START DATA EXTRACT

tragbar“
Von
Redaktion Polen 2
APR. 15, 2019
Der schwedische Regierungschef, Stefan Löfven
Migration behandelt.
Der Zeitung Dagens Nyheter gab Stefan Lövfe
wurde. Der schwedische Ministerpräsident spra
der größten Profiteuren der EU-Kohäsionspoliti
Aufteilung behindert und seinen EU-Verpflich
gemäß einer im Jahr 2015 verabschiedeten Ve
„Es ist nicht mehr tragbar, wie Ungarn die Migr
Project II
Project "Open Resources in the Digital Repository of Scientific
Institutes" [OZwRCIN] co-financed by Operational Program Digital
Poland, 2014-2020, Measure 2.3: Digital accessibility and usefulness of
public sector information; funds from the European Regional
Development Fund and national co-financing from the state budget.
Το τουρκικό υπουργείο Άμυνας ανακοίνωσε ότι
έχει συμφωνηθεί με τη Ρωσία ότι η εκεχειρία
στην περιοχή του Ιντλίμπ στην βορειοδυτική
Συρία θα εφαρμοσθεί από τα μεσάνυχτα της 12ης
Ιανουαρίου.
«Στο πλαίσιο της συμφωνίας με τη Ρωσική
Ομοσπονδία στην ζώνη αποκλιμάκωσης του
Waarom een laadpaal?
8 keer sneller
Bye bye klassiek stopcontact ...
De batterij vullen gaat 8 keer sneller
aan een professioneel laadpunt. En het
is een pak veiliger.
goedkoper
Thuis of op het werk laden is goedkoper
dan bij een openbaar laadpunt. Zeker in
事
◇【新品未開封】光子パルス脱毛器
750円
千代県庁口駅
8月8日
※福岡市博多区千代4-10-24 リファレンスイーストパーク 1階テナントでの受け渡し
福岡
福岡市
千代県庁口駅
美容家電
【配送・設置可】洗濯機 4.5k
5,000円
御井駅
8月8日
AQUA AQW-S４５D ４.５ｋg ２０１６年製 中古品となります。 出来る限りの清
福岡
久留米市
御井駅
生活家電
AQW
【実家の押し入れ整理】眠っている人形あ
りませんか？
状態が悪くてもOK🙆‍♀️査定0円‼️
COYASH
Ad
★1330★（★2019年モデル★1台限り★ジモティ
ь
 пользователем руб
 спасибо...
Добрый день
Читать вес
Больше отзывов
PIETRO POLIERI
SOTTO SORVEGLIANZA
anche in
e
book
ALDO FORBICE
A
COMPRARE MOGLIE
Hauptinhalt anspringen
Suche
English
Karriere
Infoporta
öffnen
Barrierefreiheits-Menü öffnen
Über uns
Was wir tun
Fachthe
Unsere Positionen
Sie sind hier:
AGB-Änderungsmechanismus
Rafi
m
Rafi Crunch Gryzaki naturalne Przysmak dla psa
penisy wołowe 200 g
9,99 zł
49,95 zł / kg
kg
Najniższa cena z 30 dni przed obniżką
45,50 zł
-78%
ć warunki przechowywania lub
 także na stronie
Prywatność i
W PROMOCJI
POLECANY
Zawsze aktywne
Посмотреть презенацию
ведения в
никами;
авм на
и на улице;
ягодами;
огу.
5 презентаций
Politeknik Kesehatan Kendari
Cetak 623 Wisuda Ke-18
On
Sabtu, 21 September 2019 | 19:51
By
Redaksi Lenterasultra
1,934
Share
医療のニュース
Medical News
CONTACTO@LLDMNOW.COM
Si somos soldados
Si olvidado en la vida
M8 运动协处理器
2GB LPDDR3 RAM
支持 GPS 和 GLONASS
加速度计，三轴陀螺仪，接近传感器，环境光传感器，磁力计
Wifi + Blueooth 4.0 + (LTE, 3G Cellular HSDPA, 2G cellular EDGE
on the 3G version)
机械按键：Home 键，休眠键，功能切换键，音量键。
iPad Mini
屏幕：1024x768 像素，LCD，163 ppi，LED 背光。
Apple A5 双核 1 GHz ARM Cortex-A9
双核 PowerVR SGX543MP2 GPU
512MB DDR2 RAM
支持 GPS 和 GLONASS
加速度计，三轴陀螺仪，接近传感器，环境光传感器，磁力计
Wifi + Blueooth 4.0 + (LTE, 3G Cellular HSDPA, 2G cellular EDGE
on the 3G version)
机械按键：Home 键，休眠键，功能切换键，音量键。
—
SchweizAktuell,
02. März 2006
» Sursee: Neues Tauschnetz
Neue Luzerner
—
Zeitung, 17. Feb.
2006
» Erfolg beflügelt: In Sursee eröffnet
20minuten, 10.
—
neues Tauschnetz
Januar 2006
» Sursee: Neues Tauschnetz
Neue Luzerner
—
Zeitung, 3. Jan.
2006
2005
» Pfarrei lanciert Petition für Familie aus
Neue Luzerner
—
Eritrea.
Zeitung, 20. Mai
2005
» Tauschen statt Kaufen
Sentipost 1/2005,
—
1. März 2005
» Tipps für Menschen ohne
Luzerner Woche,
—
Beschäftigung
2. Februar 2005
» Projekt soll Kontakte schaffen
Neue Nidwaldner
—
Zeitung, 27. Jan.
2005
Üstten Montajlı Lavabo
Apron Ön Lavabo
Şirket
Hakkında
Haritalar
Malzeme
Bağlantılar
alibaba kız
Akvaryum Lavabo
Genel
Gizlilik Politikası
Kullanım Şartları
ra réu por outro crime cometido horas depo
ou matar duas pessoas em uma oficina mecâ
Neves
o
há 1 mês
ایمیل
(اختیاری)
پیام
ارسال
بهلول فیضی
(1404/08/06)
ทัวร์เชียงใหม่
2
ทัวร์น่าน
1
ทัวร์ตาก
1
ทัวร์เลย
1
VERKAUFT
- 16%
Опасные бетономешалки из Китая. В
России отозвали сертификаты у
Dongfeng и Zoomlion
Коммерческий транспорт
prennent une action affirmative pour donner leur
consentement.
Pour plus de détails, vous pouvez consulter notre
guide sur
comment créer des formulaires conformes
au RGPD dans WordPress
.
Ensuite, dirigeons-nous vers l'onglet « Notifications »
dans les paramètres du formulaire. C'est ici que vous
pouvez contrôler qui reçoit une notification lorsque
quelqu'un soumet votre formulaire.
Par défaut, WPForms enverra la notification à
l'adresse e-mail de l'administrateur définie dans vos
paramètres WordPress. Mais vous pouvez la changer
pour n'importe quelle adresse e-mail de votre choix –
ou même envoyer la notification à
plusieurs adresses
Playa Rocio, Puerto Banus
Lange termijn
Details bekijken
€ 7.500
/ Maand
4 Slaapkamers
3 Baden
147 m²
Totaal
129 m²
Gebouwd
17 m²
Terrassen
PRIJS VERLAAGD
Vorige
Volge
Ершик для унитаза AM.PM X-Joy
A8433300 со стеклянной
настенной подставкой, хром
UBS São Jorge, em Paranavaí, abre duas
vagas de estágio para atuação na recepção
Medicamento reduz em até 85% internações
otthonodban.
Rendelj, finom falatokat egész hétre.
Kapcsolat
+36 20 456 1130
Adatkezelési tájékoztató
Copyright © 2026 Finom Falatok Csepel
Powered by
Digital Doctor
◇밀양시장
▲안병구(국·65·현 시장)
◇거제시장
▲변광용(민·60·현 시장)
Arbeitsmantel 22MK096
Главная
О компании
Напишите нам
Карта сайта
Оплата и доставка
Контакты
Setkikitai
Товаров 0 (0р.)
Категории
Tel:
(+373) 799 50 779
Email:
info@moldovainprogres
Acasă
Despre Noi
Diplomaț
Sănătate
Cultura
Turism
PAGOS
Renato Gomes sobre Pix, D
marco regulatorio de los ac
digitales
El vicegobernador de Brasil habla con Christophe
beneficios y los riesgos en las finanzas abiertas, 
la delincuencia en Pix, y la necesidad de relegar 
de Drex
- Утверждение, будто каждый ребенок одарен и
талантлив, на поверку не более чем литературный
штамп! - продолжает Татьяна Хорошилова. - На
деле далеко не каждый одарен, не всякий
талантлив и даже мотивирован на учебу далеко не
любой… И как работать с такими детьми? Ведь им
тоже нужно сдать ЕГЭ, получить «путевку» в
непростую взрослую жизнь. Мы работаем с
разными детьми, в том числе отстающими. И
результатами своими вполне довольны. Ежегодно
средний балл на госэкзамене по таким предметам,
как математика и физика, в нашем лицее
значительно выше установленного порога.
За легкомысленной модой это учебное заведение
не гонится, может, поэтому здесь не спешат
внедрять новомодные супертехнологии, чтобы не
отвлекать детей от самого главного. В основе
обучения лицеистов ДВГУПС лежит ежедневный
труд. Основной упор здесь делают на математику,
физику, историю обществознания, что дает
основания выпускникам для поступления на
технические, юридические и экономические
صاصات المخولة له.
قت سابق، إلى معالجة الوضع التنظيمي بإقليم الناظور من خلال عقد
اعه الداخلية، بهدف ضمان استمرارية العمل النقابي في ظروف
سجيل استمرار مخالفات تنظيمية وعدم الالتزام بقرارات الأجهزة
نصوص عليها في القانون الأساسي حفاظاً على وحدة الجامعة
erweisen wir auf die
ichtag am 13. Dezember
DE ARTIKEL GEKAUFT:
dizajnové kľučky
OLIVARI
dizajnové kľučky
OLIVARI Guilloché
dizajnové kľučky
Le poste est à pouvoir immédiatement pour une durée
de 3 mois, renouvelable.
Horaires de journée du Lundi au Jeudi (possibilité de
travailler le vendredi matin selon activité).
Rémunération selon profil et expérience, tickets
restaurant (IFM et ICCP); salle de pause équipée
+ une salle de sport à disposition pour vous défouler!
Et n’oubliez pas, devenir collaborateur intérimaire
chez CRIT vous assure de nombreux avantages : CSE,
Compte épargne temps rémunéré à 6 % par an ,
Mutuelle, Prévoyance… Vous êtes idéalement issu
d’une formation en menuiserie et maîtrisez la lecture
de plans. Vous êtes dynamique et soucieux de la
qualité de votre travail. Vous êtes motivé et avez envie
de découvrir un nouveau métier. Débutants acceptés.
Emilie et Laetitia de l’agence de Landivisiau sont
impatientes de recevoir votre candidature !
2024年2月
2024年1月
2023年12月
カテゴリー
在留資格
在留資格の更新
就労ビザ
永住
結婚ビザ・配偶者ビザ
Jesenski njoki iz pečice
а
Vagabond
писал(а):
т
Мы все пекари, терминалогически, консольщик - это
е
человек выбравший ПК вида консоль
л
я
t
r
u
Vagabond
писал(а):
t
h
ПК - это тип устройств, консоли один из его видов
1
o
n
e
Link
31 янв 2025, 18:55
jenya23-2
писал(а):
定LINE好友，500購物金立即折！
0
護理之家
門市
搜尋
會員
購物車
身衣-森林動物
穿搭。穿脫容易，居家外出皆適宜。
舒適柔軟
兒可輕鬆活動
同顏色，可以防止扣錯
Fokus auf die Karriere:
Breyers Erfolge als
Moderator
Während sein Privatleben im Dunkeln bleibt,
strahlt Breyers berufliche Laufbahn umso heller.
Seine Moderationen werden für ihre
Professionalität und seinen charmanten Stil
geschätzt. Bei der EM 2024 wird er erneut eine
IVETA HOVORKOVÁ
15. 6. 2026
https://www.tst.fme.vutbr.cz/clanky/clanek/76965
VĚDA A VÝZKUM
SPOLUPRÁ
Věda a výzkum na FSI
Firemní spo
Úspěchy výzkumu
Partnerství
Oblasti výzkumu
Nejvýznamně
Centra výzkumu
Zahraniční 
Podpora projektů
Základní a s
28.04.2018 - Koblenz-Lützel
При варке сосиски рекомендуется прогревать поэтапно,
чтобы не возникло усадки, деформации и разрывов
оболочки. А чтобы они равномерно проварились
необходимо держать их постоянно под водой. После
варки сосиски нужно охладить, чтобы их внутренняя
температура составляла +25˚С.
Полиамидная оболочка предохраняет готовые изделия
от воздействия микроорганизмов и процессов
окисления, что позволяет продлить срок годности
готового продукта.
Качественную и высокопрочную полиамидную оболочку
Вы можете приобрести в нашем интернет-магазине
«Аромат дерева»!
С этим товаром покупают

END DATA EXTRACT

Could you set down, word for word, only the lines above from the line with "Während sein Privatleben" to the line with "оболочки. А чтобы они равномерно проварились", including both?

Während sein Privatleben im Dunkeln bleibt,
strahlt Breyers berufliche Laufbahn umso heller.
Seine Moderationen werden für ihre
Professionalität und seinen charmanten Stil
geschätzt. Bei der EM 2024 wird er erneut eine
IVETA HOVORKOVÁ
15. 6. 2026
https://www.tst.fme.vutbr.cz/clanky/clanek/76965
VĚDA A VÝZKUM
SPOLUPRÁ
Věda a výzkum na FSI
Firemní spo
Úspěchy výzkumu
Partnerství
Oblasti výzkumu
Nejvýznamně
Centra výzkumu
Zahraniční 
Podpora projektů
Základní a s
28.04.2018 - Koblenz-Lützel
При варке сосиски рекомендуется прогревать поэтапно,
чтобы не возникло усадки, деформации и разрывов
оболочки. А чтобы они равномерно проварились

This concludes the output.